The Treasury Inspector General for Tax Administration (TIGTA) has reported that few eligible small employers are claiming the health care tax credit, despite the IRS’ numerous public relations efforts.
Among the reasons given for the low take-up rate was that it took too long and it was too hard to claim the credit. Since there’s no sense in leaving money on the table, here’s what you need to know to successfully claim the credit.
Who qualifies. Employers that have fewer than 25 full-time equivalent employees (FTEs) and that pay at least 50% of employees’ health premiums can take the credit. Key: Employees’ contributions into cafeteria plans don’t count as employer-paid premiums for this purpose.
Through 2013, the maximum credit is 35%; beginning in 2014, the credit increases to 50% and will be available for two additional years. For nonprofit employers, the credit is 25% through 2013 and 35% beginning in 2014. The credit is reduced as employees’ average wages increase from $25,000 to $50,000, and as the number of FTEs increases from 10 to 25.

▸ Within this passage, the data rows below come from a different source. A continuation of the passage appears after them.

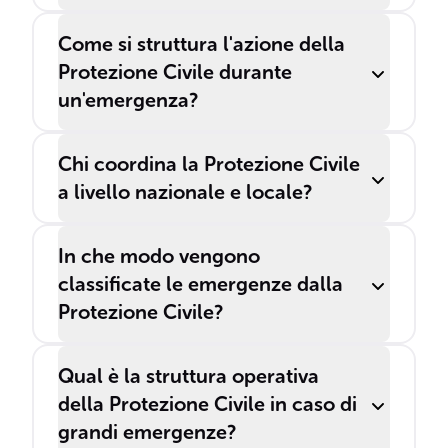
Come si struttura l'azione della
Protezione Civile durante
un'emergenza?
Chi coordina la Protezione Civile
a livello nazionale e locale?
In che modo vengono
classificate le emergenze dalla
Protezione Civile?
Qual è la struttura operativa
della Protezione Civile in caso di
grandi emergenze?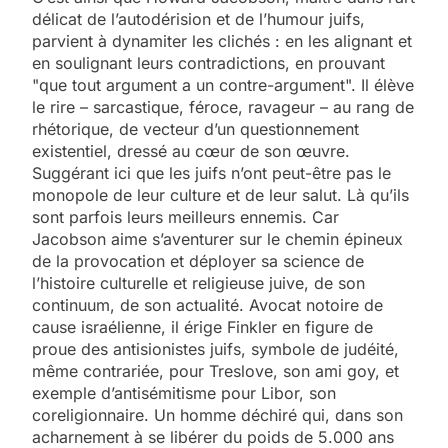
délicat de l’autodérision et de l’humour juifs,
parvient à dynamiter les clichés : en les alignant et
en soulignant leurs contradictions, en prouvant
"que tout argument a un contre-argument". Il élève
le rire – sarcastique, féroce, ravageur – au rang de
rhétorique, de vecteur d’un questionnement
existentiel, dressé au cœur de son œuvre.
Suggérant ici que les juifs n’ont peut-être pas le
monopole de leur culture et de leur salut. Là qu’ils
sont parfois leurs meilleurs ennemis. Car
Jacobson aime s’aventurer sur le chemin épineux
de la provocation et déployer sa science de
l’histoire culturelle et religieuse juive, de son
continuum, de son actualité. Avocat notoire de
cause israélienne, il érige Finkler en figure de
proue des antisionistes juifs, symbole de judéité,
même contrariée, pour Treslove, son ami goy, et
exemple d’antisémitisme pour Libor, son
coreligionnaire. Un homme déchiré qui, dans son
acharnement à se libérer du poids de 5.000 ans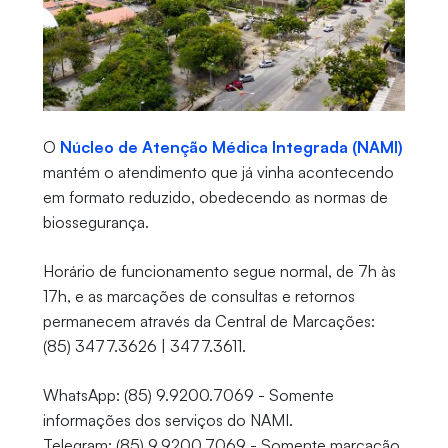
O
Núcleo de Atenção Médica Integrada (NAMI)
mantém o atendimento que já vinha acontecendo
em formato reduzido, obedecendo as normas de
biossegurança.
Horário de funcionamento segue normal, de 7h às
17h, e as marcações de consultas e retornos
permanecem através da Central de Marcações:
(85) 3477.3626 | 3477.3611.
WhatsApp: (85) 9.9200.7069 - Somente
informações dos serviços do NAMI.
Telegram: (85) 9.9200.7069 - Somente marcação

Figuring the credit. To determine FTEs, divide the total hours during the year for which employees are paid (up to 2,080 for any employee) by 2,080 and round down if necessary. Also, for each employee, count up to 160 hours of vacation pay and pay for other idle time. Employees excluded: seasonal employees, sole proprietors, partners, S corporation shareholders owning more than 2% of the corporation, business owners with more than a 5% stake and business owners’ family members.
• PART-TIMERS COUNT, TOO: Since employees are counted as FTEs, and not as actual employees, employers with 25 or more employees can qualify for the credit if some employees work part time. If the number of FTEs exceeds 10, determine the credit reduction by multiplying the credit by a fraction, the numerator of which is the number of FTEs that exceeds 10 and the denominator of which is 15.
FTEs’ average annual wages are determined by dividing total FICA wages paid by the number of FTEs, rounding down to the nearest $1,000. If average annual wages exceeds $25,000, the credit reduction is determined by multiplying the credit by a fraction, the numerator of which is the amount by which average annual wages exceed $25,000 and denominator of which is $25,000.
Example: For 2012, Mega Company’s portion of employees’ health premiums is $70,000. It has 12 employees who work 2,080 hours, three employees who work 1,040 hours and one employee who works 2,300 hours. To figure FTEs:
1. 12 employees working 2,080 hours (12 x 2,080) = 24,960.
2. Three employees working 1,040 hours (3 x 1,040) = 3,120.
3. One employee working 2,300 (1 x 2,080) = 2,080. Note: Only the first 2,080 hours count.
4. Total hours: 30,160 ÷ 2,080 = 14.50, or 14 FTEs.
Mega pays $425,000 in FICA wages. Average annual wages equal $30,357.14, or $30,357. Mega’s tentative credit is $24,500 (35% of $70,000). However, since Mega has more than 10 FTEs and average annual wages in excess of $25,000, it must reduce its credit.
1. Reduction for FTEs exceeding 10: $24,500 x 4/15 = $6,533.
2. Reduction for average annual wages exceeding $25,000: $24,500 x $5,357/$25,000 = $5,249.
3. Total reduction: $11,782.
4. Total 2012 tax credit: $24,500 – $11,782 = $12,718.
• CLAIMING THE CREDIT: The credit is claimed by attaching Form 8941 to your corporate tax return.